Bogey 4 The Win is niet alleen een geslaagde finale voor dit hoofdstuk van zijn carrière, het is ook zijn meest persoonlijke album tot nu toe. Op de eerste helft horen we Sevn nog rappen over hosselen, straatgeweld en het wegdrukken van telefoongesprekken met zijn ‘dingetje uit zuid’, op de tweede spreekt hij zich uit over het wegdrukken van emoties, zijn trust issues, en de pijn van stukgelopen relaties. Onderwerpen waarin hij zich een stuk kwetsbaarder opstelt dan zijn publiek gewend is. Juist door die twee tegenover elkaar te zetten, ontstaat er een beeld met meerdere facetten. “Ik denk dat veel artiesten het moeilijk vinden om over dingen die tegenovergesteld zijn, op één plaat te vertellen. Dan lijkt het alsof je jezelf tegenspreekt”, aldus Sevn. “Maar we zijn allemaal mensen. Als jij vandaag je goed voelt, kan er later iets gebeuren waardoor je je slecht voelt. Die gevoelens heb je dan toch ook op één dag?”

De openheid op zijn nieuwe plaat heeft ook te maken met volwassen worden, denkt hij zelf. “Het is wel iets waar ik naartoe heb moeten werken; ik ben altijd een nogal gesloten persoon geweest—nog steeds wel. Maar met de tijd leer je praten over bepaalde dingen, en dan wordt het ook makkelijker dat in je muziek te verwerken.” Daarnaast is het de rust van de lockdown geweest, die eraan bijdroeg. “Je wordt geconfronteerd met jezelf, bent veel thuis en kan weinig doen. Vooral als je alleen woont, ga je over dingen nadenken. Het is vooral een periode geweest van zelfreflectie en nadenken over de stappen die je wilt maken.”

Het past bij zijn kalme voorkomen. Sevn Alias spreekt ingetogen en met een natuurlijke vorm van autoriteit, als iemand die niet hoeft te schreeuwen om gehoord te worden. Iemand die ouder overkomt ook, dan dan de 24 jaar die hij daadwerkelijk telt. De oorzaak daarvan, ligt wellicht deels in hoe hij opgroeide. “Mijn vader is er wel altijd geweest, maar hij woonde niet bij ons”, vertelt hij. “En ik was enigst kind. Mijn moeder had twee banen; die werkte vanaf de ochtend en was ’s avonds rond 7, 8 uur thuis. Ik zat de hele dag thuis, bro. Ik moest zorgen voor mezelf; zelf naar school gaan; zelf eten tussen de middag. Dat heeft een grote rol gespeeld in hoe ik mezelf heb gevormd. Van mezelf ben ik ook rustig; ik houd niet van teveel mensen en drukte om me heen. Ik houd van thuis zijn, chillen.”

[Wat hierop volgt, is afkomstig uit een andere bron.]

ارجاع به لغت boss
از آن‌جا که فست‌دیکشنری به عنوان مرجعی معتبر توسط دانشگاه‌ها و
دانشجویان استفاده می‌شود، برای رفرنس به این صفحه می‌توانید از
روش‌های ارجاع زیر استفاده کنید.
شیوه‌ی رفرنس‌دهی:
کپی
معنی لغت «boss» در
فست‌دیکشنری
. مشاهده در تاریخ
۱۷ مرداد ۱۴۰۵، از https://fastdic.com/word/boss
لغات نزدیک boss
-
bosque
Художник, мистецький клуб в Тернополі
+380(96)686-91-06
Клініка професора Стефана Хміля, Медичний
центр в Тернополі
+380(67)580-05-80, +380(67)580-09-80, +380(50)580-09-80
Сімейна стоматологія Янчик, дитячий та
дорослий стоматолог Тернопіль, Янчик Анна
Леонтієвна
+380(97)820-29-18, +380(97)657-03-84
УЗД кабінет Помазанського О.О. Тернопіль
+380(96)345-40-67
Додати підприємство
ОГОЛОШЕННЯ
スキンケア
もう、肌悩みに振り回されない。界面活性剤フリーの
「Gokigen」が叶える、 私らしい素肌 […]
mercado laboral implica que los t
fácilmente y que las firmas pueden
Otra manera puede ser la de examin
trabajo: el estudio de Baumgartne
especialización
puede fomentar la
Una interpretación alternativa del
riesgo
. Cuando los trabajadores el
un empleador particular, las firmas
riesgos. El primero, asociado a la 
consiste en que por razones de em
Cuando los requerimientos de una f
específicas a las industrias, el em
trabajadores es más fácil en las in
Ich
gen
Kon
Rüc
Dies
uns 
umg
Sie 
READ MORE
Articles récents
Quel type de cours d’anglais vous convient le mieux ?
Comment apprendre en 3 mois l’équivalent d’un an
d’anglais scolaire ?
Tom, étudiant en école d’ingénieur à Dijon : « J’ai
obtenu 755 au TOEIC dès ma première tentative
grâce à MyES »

“Ik had het gevoel dat het niet uitmaakte wat ik uitbracht, er zijn altijd mensen die gaan klagen.”

Daar kwam hij stukken minder aan toe in de tijd dat hij doorbrak met straat anthems als ‘Ma3lish’ en ‘Kifesh.’ “Aan het begin dacht ik er niet echt over na; ik wilde gewoon snel albums opnemen. Al die Twenty Four Sevn dingen, dat was opnemen, opnemen, opnemen. Oké, we hebben nu twaalf tracks? Eruit! Deel twee heb ik in een week gemaakt. Slapen in de studio en elke dag opnemen.” Voor zijn laatste twee platen nam hij veel meer rust, en ging hij terug naar zichzelf. “Ik ben nooit zo gefocust geweest in de tijd voor Twenty Four Sevn Vol. 4, als ik nu ben. Ik denk dat ik daardoor wel het idee heb dat ik nu mijn beste werk heb gedropt.”

Zijn veelheid aan stijlen, maakte eerder dat de verwachtingen omtrent zijn werk steeds zwaarder op zijn schouders duwden. “Na een tijd had ik zoveel verschillende soorten fans; de één wil trap horen, de ander afrobeats, die wil me horen zingen, die wil weer iets anders horen doen. Ik had het gevoel dat het niet uitmaakte wat ik uitbracht, er zijn altijd mensen die gaan klagen. Als ik rap uitbreng zijn er mensen die zeggen ‘waarom rap je zoveel? Ga zingen!’ Als ik zing is het andersom. Daar heb ik een balans in moeten vinden.”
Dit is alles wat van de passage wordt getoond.